Would you set down every entry again, exactly as written?

· · · · · · ·

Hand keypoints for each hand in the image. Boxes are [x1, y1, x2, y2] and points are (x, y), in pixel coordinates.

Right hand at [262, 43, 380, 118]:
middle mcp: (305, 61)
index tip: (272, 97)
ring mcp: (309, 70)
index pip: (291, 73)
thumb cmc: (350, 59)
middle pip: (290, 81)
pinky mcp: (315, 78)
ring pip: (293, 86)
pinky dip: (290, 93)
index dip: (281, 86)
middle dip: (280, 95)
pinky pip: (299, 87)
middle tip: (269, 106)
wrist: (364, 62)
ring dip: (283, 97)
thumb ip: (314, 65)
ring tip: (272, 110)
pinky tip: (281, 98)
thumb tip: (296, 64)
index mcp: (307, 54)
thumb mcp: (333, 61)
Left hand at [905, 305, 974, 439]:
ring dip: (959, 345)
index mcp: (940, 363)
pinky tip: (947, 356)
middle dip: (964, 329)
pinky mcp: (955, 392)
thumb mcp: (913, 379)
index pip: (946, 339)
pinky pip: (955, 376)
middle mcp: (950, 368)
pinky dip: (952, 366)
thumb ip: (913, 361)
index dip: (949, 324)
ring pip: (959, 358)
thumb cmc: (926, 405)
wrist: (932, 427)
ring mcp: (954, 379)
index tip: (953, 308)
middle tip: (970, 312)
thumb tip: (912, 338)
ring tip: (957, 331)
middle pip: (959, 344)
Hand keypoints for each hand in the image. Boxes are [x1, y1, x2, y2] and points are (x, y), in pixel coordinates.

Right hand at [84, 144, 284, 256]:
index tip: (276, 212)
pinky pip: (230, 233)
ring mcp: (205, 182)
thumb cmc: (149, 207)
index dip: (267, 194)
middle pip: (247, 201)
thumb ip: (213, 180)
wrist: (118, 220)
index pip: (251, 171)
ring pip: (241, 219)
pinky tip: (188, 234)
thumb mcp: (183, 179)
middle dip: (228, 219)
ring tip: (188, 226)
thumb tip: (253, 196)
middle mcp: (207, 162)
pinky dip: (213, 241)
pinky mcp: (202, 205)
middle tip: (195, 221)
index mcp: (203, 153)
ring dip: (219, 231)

· · · · · · ·

Answer to this exercise:
Hand keypoints for each hand in the image. Boxes are [x1, y1, x2, y2] and points are (x, y), in pixel coordinates.

Right hand at [262, 43, 380, 118]:
middle mcp: (305, 61)
index tip: (272, 97)
ring mcp: (309, 70)
index pip: (291, 73)
thumb cmc: (350, 59)
middle pip: (290, 81)
pinky mcp: (315, 78)
ring pip: (293, 86)
pinky dip: (290, 93)
index dip: (281, 86)
middle dip: (280, 95)
pinky pip: (299, 87)
middle tip: (269, 106)
wrist: (364, 62)
ring dip: (283, 97)
thumb ip: (314, 65)
ring tip: (272, 110)
pinky tip: (281, 98)
thumb tip: (296, 64)
index mcp: (307, 54)
thumb mcp: (333, 61)
Left hand at [905, 305, 974, 439]:
ring dip: (959, 345)
index mcp: (940, 363)
pinky tip: (947, 356)
middle dip: (964, 329)
pinky mcp: (955, 392)
thumb mcp: (913, 379)
index pip: (946, 339)
pinky pip: (955, 376)
middle mcp: (950, 368)
pinky dip: (952, 366)
thumb ip: (913, 361)
index dip: (949, 324)
ring pip: (959, 358)
thumb cmc: (926, 405)
wrist: (932, 427)
ring mcp: (954, 379)
index tip: (953, 308)
middle tip: (970, 312)
thumb tip: (912, 338)
ring tip: (957, 331)
middle pip: (959, 344)
Hand keypoints for each hand in the image. Boxes are [x1, y1, x2, y2] and points are (x, y), in pixel coordinates.

Right hand at [84, 144, 284, 256]:
index tip: (276, 212)
pinky pip: (230, 233)
ring mcp: (205, 182)
thumb cmc: (149, 207)
index dip: (267, 194)
middle pip: (247, 201)
thumb ip: (213, 180)
wrist: (118, 220)
index pip: (251, 171)
ring pip: (241, 219)
pinky tip: (188, 234)
thumb mcp: (183, 179)
middle dip: (228, 219)
ring tip: (188, 226)
thumb tip: (253, 196)
middle mcp: (207, 162)
pinky dip: (213, 241)
pinky mcp: (202, 205)
middle tip: (195, 221)
index mcp: (203, 153)
ring dip: (219, 231)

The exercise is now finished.